As far as style goes, Phillips is very flowery, which contracts with Donne and Marvell to an extent, but not so much Herrick. Cavendish was not so much so, in fact some of her poetry was very circuitous, reminiscent of Carew. So it would probably be a very sexist conclusion to say there is a definite difference between the style of male and female writing during this time period.

Sunday, April 7, 2013

Andrew Marvell


This week, I was struck again by how easily the poetry of Andrew Marvell reads. His poems fit the layman’s definition of “poetry” in their regular rhyme scheme and meter (for example, “O let our voice his praise exalt, Till it arrive at heaven’s vault,” Bermudas). They are witty like Donne’s poems, but I found them much more accessible, which to be honest is something I really appreciate in poetry.

What I found extremely interesting about Marvell's poetry is summed up in a line in the Norton Anthology’s introduction of Marvell: “Many of Marvell’s poems explore the human condition in terms of fundamental dichotomies that resist resolution.” It goes on to describe how all of the poems assigned for this week’s reading display these fundamental dichotomies.

“The Dialogue Between Soul and Body” is a religious/philosophical poem, and it talks about the conflict between body and soul (obviously), or as the Norton Anthology puts it, between “nature and grace…or poetic creation and sacrifice.” The form of the poem itself reflects this conflict: it is a conversation, almost, that goes back and forth between the body and the soul. The soul complains that it is paradoxically imprisoned by the body: “With bolts of bones, that fettered stands In feet, and manacled in hands. Here blinded with an eye, and there Deaf with the drumming of an ear; A soul hung up, as ‘twere, in chains Of nerved, and arteries, and veins; Tortured, besides each other part, In a vain head and double heart.” The body responds, saying “O who shall me deliver whole From bonds of this tyrannic soul?...[which] Has made me live to let me die.” Thus the soul and the body are entrapped by each other, and the poem ends without a clear sense of victory on either side.

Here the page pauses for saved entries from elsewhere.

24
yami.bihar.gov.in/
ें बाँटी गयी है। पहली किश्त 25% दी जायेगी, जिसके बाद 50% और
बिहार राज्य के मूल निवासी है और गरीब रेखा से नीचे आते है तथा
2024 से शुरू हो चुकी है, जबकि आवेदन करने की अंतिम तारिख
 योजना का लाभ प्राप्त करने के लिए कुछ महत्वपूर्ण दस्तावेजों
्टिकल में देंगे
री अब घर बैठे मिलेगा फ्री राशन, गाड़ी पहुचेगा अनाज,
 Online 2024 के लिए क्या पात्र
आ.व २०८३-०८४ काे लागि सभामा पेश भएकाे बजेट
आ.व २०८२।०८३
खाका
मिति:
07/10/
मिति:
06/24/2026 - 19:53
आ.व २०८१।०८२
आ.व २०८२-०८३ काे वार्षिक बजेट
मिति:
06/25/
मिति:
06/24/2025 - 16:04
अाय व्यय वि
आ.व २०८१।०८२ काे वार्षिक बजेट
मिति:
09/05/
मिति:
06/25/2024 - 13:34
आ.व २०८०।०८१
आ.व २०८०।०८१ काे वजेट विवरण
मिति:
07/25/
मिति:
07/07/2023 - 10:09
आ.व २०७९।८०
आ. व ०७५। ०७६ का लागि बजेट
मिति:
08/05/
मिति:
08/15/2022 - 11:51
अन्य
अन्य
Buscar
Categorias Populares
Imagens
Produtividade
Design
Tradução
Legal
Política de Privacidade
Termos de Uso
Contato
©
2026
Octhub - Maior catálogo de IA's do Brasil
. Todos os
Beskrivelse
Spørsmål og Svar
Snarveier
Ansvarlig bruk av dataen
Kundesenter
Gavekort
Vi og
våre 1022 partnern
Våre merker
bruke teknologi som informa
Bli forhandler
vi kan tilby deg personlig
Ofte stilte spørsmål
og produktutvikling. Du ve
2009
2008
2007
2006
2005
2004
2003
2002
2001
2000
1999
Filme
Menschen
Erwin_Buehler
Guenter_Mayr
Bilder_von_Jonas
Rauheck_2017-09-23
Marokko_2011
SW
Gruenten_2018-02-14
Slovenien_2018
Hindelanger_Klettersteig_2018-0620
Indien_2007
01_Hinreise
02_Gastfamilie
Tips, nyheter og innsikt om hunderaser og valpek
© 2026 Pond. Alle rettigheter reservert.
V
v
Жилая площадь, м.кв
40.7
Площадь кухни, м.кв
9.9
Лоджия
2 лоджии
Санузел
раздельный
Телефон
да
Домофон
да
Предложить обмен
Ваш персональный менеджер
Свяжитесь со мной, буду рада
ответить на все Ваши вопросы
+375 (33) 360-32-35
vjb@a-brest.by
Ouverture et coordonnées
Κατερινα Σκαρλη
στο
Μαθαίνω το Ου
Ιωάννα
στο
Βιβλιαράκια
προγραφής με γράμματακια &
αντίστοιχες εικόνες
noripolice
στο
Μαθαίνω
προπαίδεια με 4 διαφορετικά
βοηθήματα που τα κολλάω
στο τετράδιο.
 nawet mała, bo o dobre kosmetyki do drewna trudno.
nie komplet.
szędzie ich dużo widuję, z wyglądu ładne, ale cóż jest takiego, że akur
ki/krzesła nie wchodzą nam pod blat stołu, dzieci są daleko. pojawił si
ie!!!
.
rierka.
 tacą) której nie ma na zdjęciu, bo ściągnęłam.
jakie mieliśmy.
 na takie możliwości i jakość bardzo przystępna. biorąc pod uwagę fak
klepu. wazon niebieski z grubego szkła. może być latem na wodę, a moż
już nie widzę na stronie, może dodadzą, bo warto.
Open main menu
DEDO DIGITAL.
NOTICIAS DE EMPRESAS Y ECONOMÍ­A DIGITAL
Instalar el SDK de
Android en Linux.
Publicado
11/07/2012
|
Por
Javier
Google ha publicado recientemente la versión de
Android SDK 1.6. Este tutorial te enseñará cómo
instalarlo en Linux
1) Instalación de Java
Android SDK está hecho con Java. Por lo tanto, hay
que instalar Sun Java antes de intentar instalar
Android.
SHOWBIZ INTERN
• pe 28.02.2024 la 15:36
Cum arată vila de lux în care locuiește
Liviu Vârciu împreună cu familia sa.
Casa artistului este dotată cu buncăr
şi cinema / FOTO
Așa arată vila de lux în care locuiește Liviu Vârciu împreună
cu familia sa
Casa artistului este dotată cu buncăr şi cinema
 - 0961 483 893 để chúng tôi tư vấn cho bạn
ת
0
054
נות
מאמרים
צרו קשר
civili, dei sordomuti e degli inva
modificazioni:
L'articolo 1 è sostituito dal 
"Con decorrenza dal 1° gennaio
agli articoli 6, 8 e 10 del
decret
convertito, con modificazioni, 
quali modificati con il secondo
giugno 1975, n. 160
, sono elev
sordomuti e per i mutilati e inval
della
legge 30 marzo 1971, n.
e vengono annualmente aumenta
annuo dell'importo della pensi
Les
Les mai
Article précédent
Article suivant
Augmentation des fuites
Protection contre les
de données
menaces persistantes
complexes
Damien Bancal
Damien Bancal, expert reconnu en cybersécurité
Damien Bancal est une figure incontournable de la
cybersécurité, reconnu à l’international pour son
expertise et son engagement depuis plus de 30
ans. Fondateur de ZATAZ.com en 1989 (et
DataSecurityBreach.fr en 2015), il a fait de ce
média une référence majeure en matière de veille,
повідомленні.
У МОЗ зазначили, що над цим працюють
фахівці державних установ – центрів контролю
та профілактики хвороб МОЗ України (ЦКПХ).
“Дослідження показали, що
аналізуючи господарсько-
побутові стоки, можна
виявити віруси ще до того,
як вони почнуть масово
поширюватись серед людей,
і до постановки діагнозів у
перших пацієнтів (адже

Marvell also explores the dichotomies that exist in love: sexual and platonic love, idealized courtship and the unrelenting nature of time. In “To His Coy Mistress,” Marvell first described this idealized courtship: “Had we but world enough, and time…An hundred years should go to praise Thine eyes and on thy forehead gaze; Two hundred to adore each breast, But thirty thousand to the rest: An age at least to every part, And the last age should show your heart.” He then turns to time: “But at my back I always hear Time’s winged chariot hurrying near.” What Marvell is saying is that although he would love to draw out the courtship of his mistress, time forces him to speed it up, and he encourages her to “sport while [they] may.” In “The Definition of Love,” Marvell described Love itself as a paradox, a contradiction. He says that Love, which is supposed to be a beautiful and positive thing, “was begotten by Despair Upon Impossibility.” Although there may be “two perfect loves,” Fate does not allow them to be united, driving “iron wedges” between them.

The poem “The Garden” shows the opposition between nature and man. The very first stanza sets up this theme: Marvell says that men toil in vain, while nature reproves them: “all flowers and all trees do close To weave the garlands of repose!” He says that he has foolishly looked among men for Quiet and Innocence, when they are in fact “among the plants,” if on earth at all. He extols the beauty found only in nature, comparing it to Eden: “Such was that happy garden-state, While man there walked without a mate.”

After reading Marvell’s poetry, I began to look for dichotomies in other works, and found that they are not difficult to locate. Shakespeare’s Tempest has clear conflicts between civilization (Prospero, Miranda) and the lack thereof (Caliban). King Lear shows tension between the old and the young. Both plays also have the broader theme of good versus evil. John Donne, like Marvell, explores the conflicts between platonic and sexual love, and romantic love and love of God.